Miami — It’s the “Gateway to the Americas,” both North and South. It’s called “the capital of Latin America” and it’s the most populous tropical metropolis in the United States. But Miami also home to one of the country’s most welcoming Jewish communities, a diverse population of Cubans, Brazilians, Colombians, and others from South and Central America. There’s overlap in these groups, as Latin America has a storied history with the Jewish people, in its own right.
While many Jews sought refuge in South America between the World Wars, some countries attempted to tighten their immigration regulations as World War II intensified. After the Holocaust, though, many survivors found new homes in the sub-continent. Today, Jewish communities in Latin America are growing in size and reputation. Argentina, for example, boasts the sixth largest Jewish community outside of Israel.

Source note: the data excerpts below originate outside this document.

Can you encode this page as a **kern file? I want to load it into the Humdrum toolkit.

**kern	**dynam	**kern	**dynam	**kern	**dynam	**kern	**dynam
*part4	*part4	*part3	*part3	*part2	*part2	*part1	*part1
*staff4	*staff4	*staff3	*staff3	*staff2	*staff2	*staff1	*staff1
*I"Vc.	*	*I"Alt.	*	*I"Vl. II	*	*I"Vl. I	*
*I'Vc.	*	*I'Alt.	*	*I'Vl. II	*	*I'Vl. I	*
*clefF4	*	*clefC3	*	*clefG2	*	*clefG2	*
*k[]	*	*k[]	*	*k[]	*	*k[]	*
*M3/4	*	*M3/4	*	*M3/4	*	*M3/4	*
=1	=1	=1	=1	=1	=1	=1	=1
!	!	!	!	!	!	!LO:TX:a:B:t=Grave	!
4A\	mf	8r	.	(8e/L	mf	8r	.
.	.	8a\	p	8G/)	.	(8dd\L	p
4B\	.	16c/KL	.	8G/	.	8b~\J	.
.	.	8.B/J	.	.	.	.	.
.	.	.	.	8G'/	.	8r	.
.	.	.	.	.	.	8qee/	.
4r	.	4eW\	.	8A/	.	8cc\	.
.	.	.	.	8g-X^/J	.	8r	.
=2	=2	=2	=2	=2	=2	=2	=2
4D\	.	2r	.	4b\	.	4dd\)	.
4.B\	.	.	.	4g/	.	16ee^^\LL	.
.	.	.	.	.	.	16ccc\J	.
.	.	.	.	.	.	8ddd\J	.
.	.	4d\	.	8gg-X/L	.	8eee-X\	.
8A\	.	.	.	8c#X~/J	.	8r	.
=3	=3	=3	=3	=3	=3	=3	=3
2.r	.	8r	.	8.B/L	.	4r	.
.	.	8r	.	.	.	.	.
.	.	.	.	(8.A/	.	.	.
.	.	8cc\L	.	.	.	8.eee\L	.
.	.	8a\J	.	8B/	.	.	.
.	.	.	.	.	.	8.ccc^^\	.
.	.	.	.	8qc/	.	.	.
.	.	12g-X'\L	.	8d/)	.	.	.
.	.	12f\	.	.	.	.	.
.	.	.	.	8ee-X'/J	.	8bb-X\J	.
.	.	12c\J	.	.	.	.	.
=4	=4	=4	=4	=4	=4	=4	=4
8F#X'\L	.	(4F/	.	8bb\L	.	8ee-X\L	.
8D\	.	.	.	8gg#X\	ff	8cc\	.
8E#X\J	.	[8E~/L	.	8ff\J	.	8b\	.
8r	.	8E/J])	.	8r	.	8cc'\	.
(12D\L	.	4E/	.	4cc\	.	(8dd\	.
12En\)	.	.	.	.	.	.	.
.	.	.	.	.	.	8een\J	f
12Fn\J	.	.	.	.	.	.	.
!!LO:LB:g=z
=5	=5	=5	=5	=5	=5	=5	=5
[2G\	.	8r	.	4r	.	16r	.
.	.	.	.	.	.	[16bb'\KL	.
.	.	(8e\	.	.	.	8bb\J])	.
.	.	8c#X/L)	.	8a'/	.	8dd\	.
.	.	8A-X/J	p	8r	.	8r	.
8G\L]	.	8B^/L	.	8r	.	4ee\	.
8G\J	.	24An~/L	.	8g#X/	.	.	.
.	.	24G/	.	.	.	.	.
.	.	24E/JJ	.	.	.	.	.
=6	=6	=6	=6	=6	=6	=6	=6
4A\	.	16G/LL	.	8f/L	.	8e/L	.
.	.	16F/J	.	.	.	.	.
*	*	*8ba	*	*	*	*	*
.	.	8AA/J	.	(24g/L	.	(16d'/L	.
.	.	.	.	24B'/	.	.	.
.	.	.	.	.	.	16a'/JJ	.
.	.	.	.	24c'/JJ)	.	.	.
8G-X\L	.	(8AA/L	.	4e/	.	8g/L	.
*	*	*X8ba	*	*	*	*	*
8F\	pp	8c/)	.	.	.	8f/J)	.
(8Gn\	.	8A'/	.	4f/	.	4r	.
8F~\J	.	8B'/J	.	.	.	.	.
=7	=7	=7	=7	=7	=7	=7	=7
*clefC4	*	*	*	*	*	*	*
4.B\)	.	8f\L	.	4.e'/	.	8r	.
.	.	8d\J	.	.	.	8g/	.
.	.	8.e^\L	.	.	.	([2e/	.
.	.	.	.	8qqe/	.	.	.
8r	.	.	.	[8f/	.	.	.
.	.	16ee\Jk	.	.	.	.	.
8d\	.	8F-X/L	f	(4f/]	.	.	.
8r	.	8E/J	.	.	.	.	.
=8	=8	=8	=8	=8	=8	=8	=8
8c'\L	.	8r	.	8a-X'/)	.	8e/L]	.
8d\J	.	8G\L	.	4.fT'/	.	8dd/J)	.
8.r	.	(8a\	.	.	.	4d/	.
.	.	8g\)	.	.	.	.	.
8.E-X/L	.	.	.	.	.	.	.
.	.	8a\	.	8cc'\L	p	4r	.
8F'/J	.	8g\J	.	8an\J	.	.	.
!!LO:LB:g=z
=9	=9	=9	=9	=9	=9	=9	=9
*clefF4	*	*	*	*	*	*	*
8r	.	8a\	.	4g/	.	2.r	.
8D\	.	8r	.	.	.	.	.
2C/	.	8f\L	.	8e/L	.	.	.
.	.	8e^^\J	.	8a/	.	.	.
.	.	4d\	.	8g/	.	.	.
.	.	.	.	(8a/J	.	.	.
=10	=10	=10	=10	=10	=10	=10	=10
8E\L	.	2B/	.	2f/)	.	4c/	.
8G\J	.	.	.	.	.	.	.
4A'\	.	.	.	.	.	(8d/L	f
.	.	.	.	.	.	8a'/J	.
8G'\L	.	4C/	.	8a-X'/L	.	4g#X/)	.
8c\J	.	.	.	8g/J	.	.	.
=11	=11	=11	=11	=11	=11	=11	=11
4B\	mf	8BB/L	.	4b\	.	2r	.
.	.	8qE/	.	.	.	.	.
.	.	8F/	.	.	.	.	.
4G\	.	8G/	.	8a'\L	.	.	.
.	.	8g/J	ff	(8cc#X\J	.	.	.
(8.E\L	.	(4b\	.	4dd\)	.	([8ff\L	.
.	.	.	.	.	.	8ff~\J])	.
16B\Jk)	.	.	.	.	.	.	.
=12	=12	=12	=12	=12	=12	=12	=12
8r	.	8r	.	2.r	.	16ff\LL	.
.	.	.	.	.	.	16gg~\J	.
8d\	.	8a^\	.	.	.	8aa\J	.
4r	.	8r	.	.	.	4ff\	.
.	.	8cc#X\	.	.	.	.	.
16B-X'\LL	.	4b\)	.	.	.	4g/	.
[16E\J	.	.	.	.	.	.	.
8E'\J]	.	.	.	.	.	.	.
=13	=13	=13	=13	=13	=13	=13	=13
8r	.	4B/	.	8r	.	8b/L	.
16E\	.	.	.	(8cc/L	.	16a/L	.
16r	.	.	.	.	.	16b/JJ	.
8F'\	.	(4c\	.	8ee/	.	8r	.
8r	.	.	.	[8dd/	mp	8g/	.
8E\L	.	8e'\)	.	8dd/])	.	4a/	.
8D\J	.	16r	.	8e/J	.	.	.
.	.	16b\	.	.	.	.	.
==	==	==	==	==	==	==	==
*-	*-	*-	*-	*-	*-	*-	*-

As the 18th edition of the Miami Jewish Film Festival (MJFF) returns, running January 15-29 in nine different venues throughout the metropolitan area, the Latin-Jewish community is represented in numerous ways within and outside of the festival’s host city. Here are four Latin-Jewish films to look for during MJFF and upon wider release.
God’s Slave (Esclavo de Dios) (Feature)
Venezuelan director Joel Novoa based this action film on the aftermath of 1994 bombing of the Asociación Mutual Israelita Argentina (Israeli-Argentine Mutual Association, a Jewish community center in Buenos Aires), the deadliest terrorist attack in the country’s history. Shot on location in Argentina, Venezuela, and Uruguay, this historical fiction narrative details the crisscrossing paths of a violent terrorist cell and an undercover Mossad agent as they explore the limits of religious extremism and free will.
Havana Curveball (Documentary)
Like this year’s Golden Globe-winning Boyhood, Havana Curveball is a coming of age story filmed in pieces over many years. Unlike the Hollywood Foreign Press’ best picture, however, Havana Curveball deals in truth, rather than fiction. The San Francisco-based husband-and-wife directorial duo of Marcia Jarmel and Ken Schneider film their older son Mica as he attempts to deliver baseball equipment to Cuban youth as part of his bar mitzvah volunteer project. As Mica’s mission and the filmic narrative progress, however, a parallel story emerges—one that traces Mica’s grandparents’ asylum-seeking journey from Vienna to Havana in the wake of World War II.
Mamaliga Blues (Documentary)
Not unlike Jonathan Safran Foer’s novel-turned-film Everything Is Illuminated, Brazilian-American director Cassio Tolpolar’s documentary Mamaliga Blues follows a family’s travels to seek out the graves of lost relatives. Seventy-seven years after his grandparents immigrated to Brazil to escape the Nazis, Tolpolar and his father and sister return to Bessarabia, Moldova. While there, the family struggles to come to terms with a young country that is slowly forming its own identity, but losing its Jewish memories in the process.
Mr. Kaplan (Feature)
Uruguay’s official submission for Best Foreign Language Film in the 87th annual Academy Awards is a dark comedy by director Álvaro Brechner. Mr. Kaplan tells the story of 76-year-old protagonist Jacob Kaplan who seems to believe that the elderly German restaurant owner on a nearby beach is a Nazi-in-hiding. Kaplan teams up with an expelled police officer and the two hilariously try to kidnap the German and take him to Israel.